Re: The trouble with Parallelism

A few months ago, my colleague Mike Barker tackled a word split algorithm (see here) and proved that taking the parallel approach may not always be right.
In some case, a simple 20 lines single threaded “naive” solution can out-perform your hard thought complex multi-threaded monster.

Still – the problem is intrigued me because on the face of it – This is an ideal problem for a parallel algorithm. It is a classic “Data parallelism” problem borrowed from Guy Steele’s examples of
parallel computing using Fortress.

So – in the interest of science I devised an experiment.

I created 3 different solutions to the word split problem – All written in java.

  1. Brute Force – The same simple 20 lines, single threaded – iterate, split, done. (source)
  2. Simple Divide and conquer – A trivial implementation of the divide and conquer algorithm. The text is divided between a fixed number of worker threads. They split a section of the code to words and possibly chunks (The two character sequences at the edges which may be a part of a bigger word). Those chunks will be merged together in the merge phase. One thread is dedicated to block and wait until all the splitting is done by all threads….. It is that trivial/dumb. After all worker threads are done, that single thread merges the results (source).
  3. Flexible Divide – No merge at all. Every thread gets a section of the text and decides itself whether the first characters are a chunk from a bigger word (by looking at the character  just before its section) or not. If they are, it skips them. Then it splits all the words in its section and carries on perhaps even beyond the border between itself and the next thread until it splits the last word that started in its section. Notice – no contention, no need for threads to combine anything between them. (Have you spotted the weakness in this algorithm? see conclusions point no. 4) (source)

I ran those algorithms on a 16 core machine using 16 worker threads (for the parallel algorithms).

The text was Alice in Wonderland, but to test the algorithms, I ran it a few times, every time doubling the size of the text by concatenating another Alice book.

and the results:

Conclusions:

  1. The “weak” proof stands  (obviously) – Parallel algorithms are not always better.
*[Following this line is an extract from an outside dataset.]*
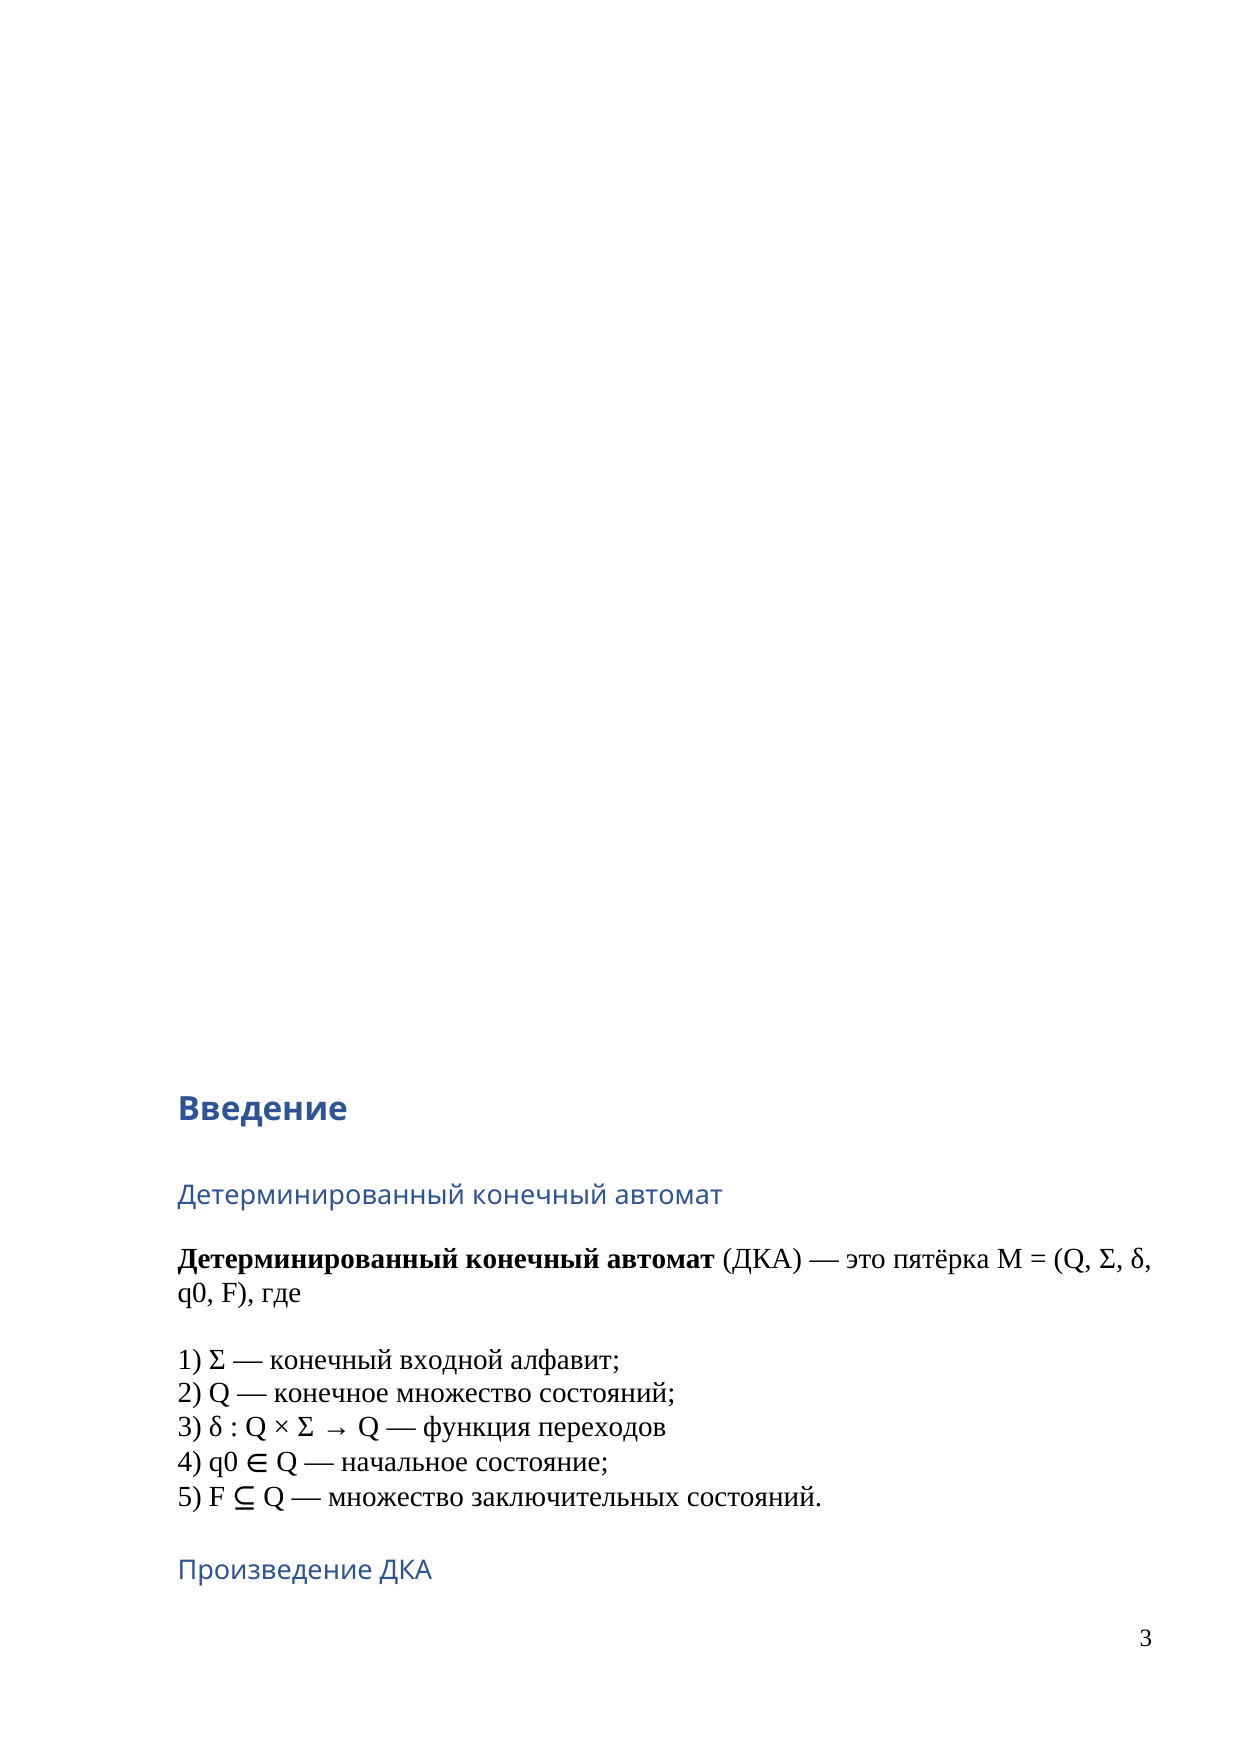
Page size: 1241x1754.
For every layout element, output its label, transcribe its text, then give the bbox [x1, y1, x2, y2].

They carry a cost.
  2. Contention between threads is the big cost of parallel algorithms. Contention can be either on the data or resources. In this case – merging of the results creates contention. Best way to tackle this is by finding an algorithm that does not have it.
  3. Depending on the algorithm – if the cost of parallelism is constant – then the there will be input data set big enough for the benefit of parallelism to outweigh the cost. If it depends on the size of the input, then you’re really in trouble.
  4. Many times, an algorithm that sacrifices performance in certain cases may gain you huge performance improvements in other cases. This is the case with the flexible divide. If all the text was one long word with no spaces at all – The flexible divide performance would be awful. One thread would do work similar to BruteForce but all others will just keep skipping characters ie. waste CPU cycles. However, if we ignore that edge case and agree that our input contain words whose average size is a lot less than the 100K the book takes – Then it out-performs the others.
  5. Final conclusion for me is: There are no free lunches – You can’t have a high performing parallel algorithm without thinking about it – You can’t always ignore parallel solutions, you can’t expect to follow simple rules blindly.